> _Data provided_:
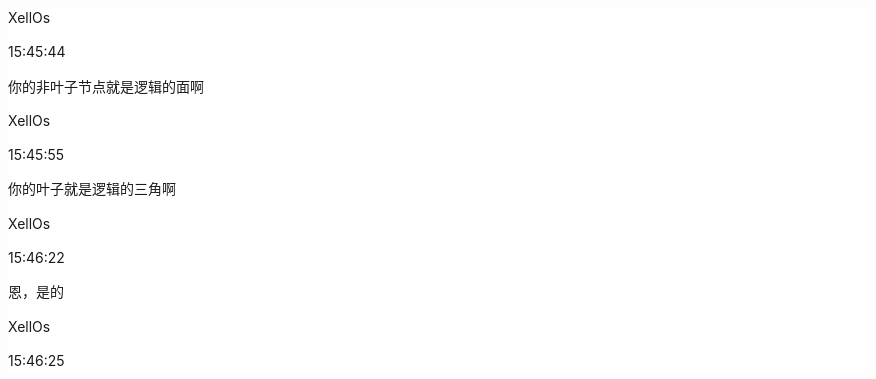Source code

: 





XellOs


15:45:44






你的非叶子节点就是逻辑的面啊













XellOs


15:45:55






你的叶子就是逻辑的三角啊













XellOs


15:46:22






恩，是的













XellOs


15:46:25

> _Exercise directions_:
Can you copy every line of the records above without changing anything, leaving out the pictures?

> _Exercise answer_:
Source code

: 





XellOs


15:45:44






你的非叶子节点就是逻辑的面啊













XellOs


15:45:55






你的叶子就是逻辑的三角啊













XellOs


15:46:22






恩，是的













XellOs


15:46:25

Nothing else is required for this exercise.